A flexible, height-adjustable display is essential in order to meet all ergonomic requirements. It is not only crucial to have a wide adjustment range for raising the monitor, but it must also be possible to lower it to the desktop if necessary. This makes it possible to optimally adjust the device to the employee’s individual requirements. And depending on the application, a pivot feature in the display may also be useful in some cases. Of course, the monitor must have a sufficiently large screen. A screen diagonal of between 22 and 24 inches has since been established as standard for office applications. It is also important to select the correct panel resolution. A 24-inch display with a native resolution of 1920 x 1200 pixels (WUXGA) offers a good compromise between image quality and desk space. These devices are advantageous as DIN A4 pages can be displayed on them in their original size. However, a screen diagonal of 27 to 31 inches may also be used with a resolution of between 2560 x 1440 and 4096 x 2160 (4K) pixels or higher, depending on the application, such as at a CAD workstation. It is recommended that the user avails themselves of devices with an IPS or VA panel, which are far superior to TN panels in terms of viewing angle stability, so that they are not annoyed by the change in contrast and enjoy the same high image quality from all angles.

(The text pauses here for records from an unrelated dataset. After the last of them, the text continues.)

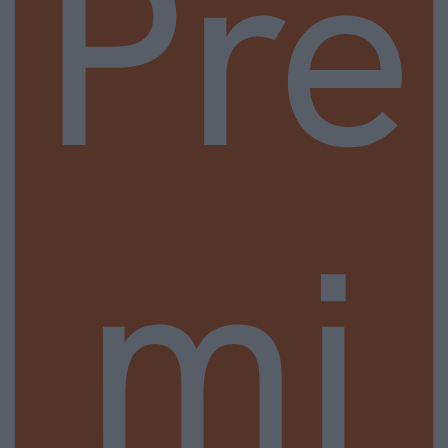
Pre
mi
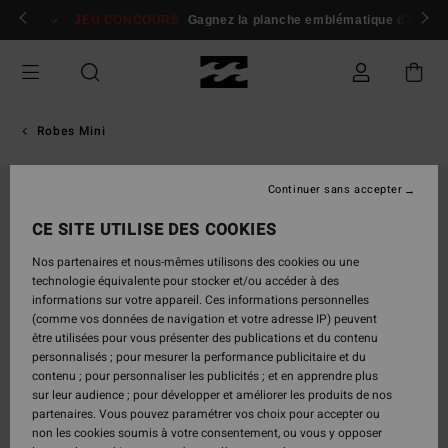
Passer
 membres
Se connecter / s'inscrire
JEU CONCOURS
Gagnez la planche emblématique d'Andy I
à
l'information
sur
le
produit
Robes Mini
Continuer sans accepter
CE SITE UTILISE DES COOKIES
Nos partenaires et nous-mêmes utilisons des cookies ou une
technologie équivalente pour stocker et/ou accéder à des
informations sur votre appareil. Ces informations personnelles
(comme vos données de navigation et votre adresse IP) peuvent
être utilisées pour vous présenter des publications et du contenu
personnalisés ; pour mesurer la performance publicitaire et du
contenu ; pour personnaliser les publicités ; et en apprendre plus
sur leur audience ; pour développer et améliorer les produits de nos
partenaires. Vous pouvez paramétrer vos choix pour accepter ou
non les cookies soumis à votre consentement, ou vous y opposer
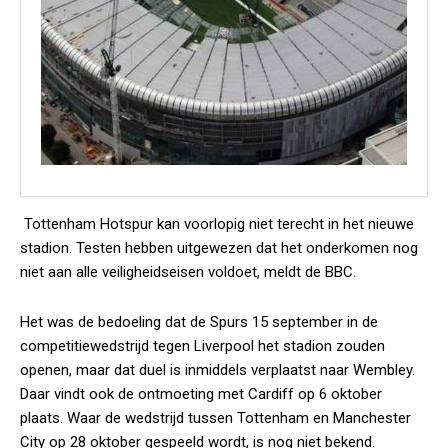
Tottenham Hotspur kan voorlopig niet terecht in het nieuwe
stadion. Testen hebben uitgewezen dat het onderkomen nog
niet aan alle veiligheidseisen voldoet, meldt de BBC.
Het was de bedoeling dat de Spurs 15 september in de
competitiewedstrijd tegen Liverpool het stadion zouden
openen, maar dat duel is inmiddels verplaatst naar Wembley.
Daar vindt ook de ontmoeting met Cardiff op 6 oktober
plaats. Waar de wedstrijd tussen Tottenham en Manchester
City op 28 oktober gespeeld wordt, is nog niet bekend.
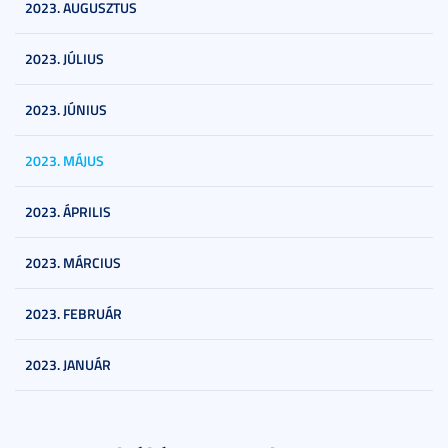
2023. AUGUSZTUS
2023. JÚLIUS
2023. JÚNIUS
2023. MÁJUS
2023. ÁPRILIS
2023. MÁRCIUS
2023. FEBRUÁR
2023. JANUÁR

Correct positioning of the monitor and input devices
Even the best monitor cannot perform optimally if it has been placed incorrectly on the desk. A set-up facing the user is preferable from an ergonomic perspective. On the other hand, if the device is shifted to the side or is much too wide, the user will have to constantly turn their head to view the screen, which results in them having to adopt an uncomfortable posture. This can cause tension in their shoulders and neck region, as well as headaches. Depending on the size of the display used, the distance between the user and the monitor should be between 50 and 80 centimetres. The optimal height setting has been achieved when the upper line on the screen lies significantly below eye level. This means that the display must have a wide adjustment range depending on the screen and the height of the user. It is important to be able to lower the device as far down as the base plate if necessary. It may be helpful for tall users or those with small screens to be able to adjust it upwards.
These days, the mouse and keyboard are considered the typical human-machine interfaces at a computer workstation. A keyboard with a soft wrist rest to alleviate pressure on the wrists is advantageous from an ergonomic point of view. Correctly aligning the mouse and keyboard can effectively contribute to preventing carpal tunnel syndrome.
Setting up an ergonomic computer workstation: conclusion
A workstation that has been set up in an ergonomic way is not a luxury; when it comes to a company’s profitability, it is an absolute necessity. Even just one single day of absence due to illness can cost an employer even more than an ergonomic office chair or a flexible, adjustable monitor. This type of workstation can prevent severe impacts to health and wellbeing, as well as problems with posture, and thus reduce the risk of longer absences. What’s more, computer workstations that have been set up in a modern way serve as a source of motivation to employees, and thus actively increase their productivity.